Ciara ne se retourne pas. Ses larmes ne tarissent pas. Elle aime énormément Franck.  Il était l’homme de sa vie du moins elle le croyait. Ce salaud vient de lui briser tous ses rêves : leur mariage et des enfants de lui. Elle croyait bêtement qu’ils vieilliraient ensemble. Il a bien caché son jeu ce satané renard. Les deux amies montent en silence dans la Mercedes. Lala n’ose rien dire préférant laisser le temps à son amie d’évacuer sa douleur. Elles roulent en silence. Lala jette de temps en temps des regards furtifs  à Ciara. Celle-ci reste silencieuse. Elles ne seront finalement pas allées déjeuner. Toute cette merde leur a coupé l’appétit. Le trajet se déroule dans une ambiance morose jusqu’à ce que Ciara gare la Mercedes devant la maison de son amie.

-         Ecoute Ciara je…

-         Ne te sens pas coupable Lala. J’aurais fait pareil à ta place.

-         C’est un connard, ne pleure plus pour lui s’il te plait.

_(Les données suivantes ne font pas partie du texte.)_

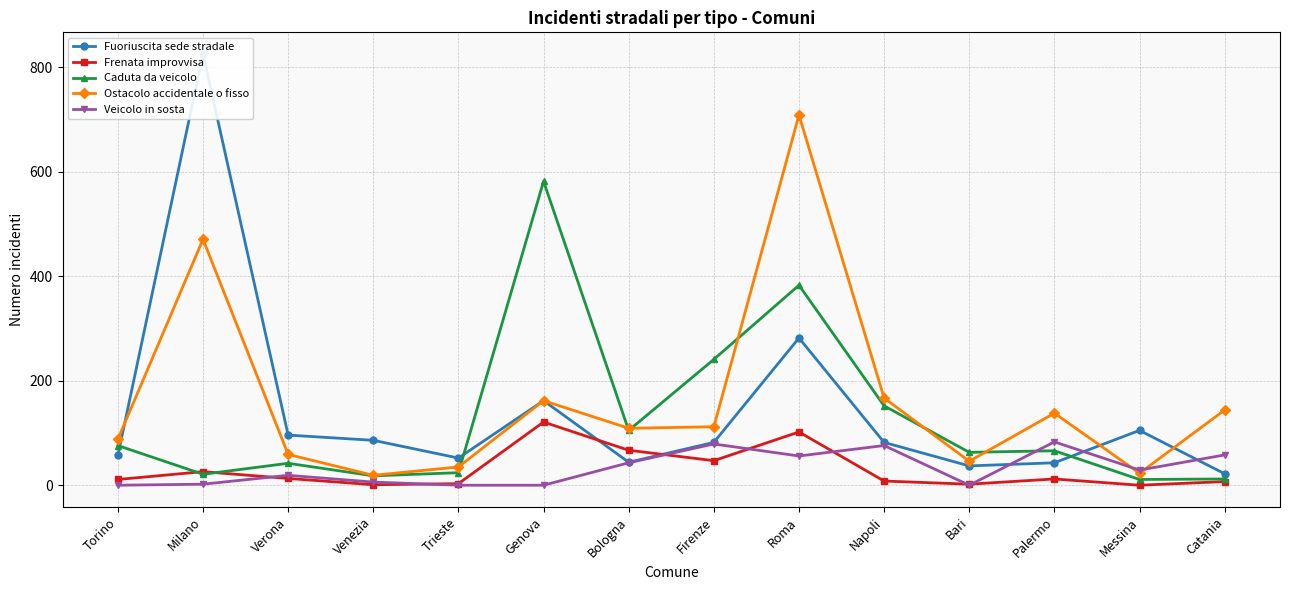

What is the difference between the maximum and minimum values in the Caduta da veicolo series?

571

-         Je ne pleurerai plus pour lui, ni pour aucun autre homme d’ailleurs.

-         Bien dit ma belle.

-         Bon après-midi Lala. Je retourne travailler.

-         Ne vaudrait-il pas mieux que tu rentres chez toi. Je peux rester avec toi si tu veux…

Lala se fait du souci pour son amie. Derrière son attitude de femme forte se cache en réalité une sensibilité extrême. Elle essaie de paraitre bien-portante émotionnellement parlant mais tout au fond, elle est anéantie. Lala la connaît que trop bien et la savoir chagrinée l’inquiète beaucoup. Franck est l’unique homme de sa vie ; Elle n’en a connu aucun autre. C’est donc sa première déception amoureuse et Lala espère que ça ne l’affectera pas trop.

-         Non. J’ai beaucoup de boulot. Je t’appelle ce soir. Répond-elle froidement.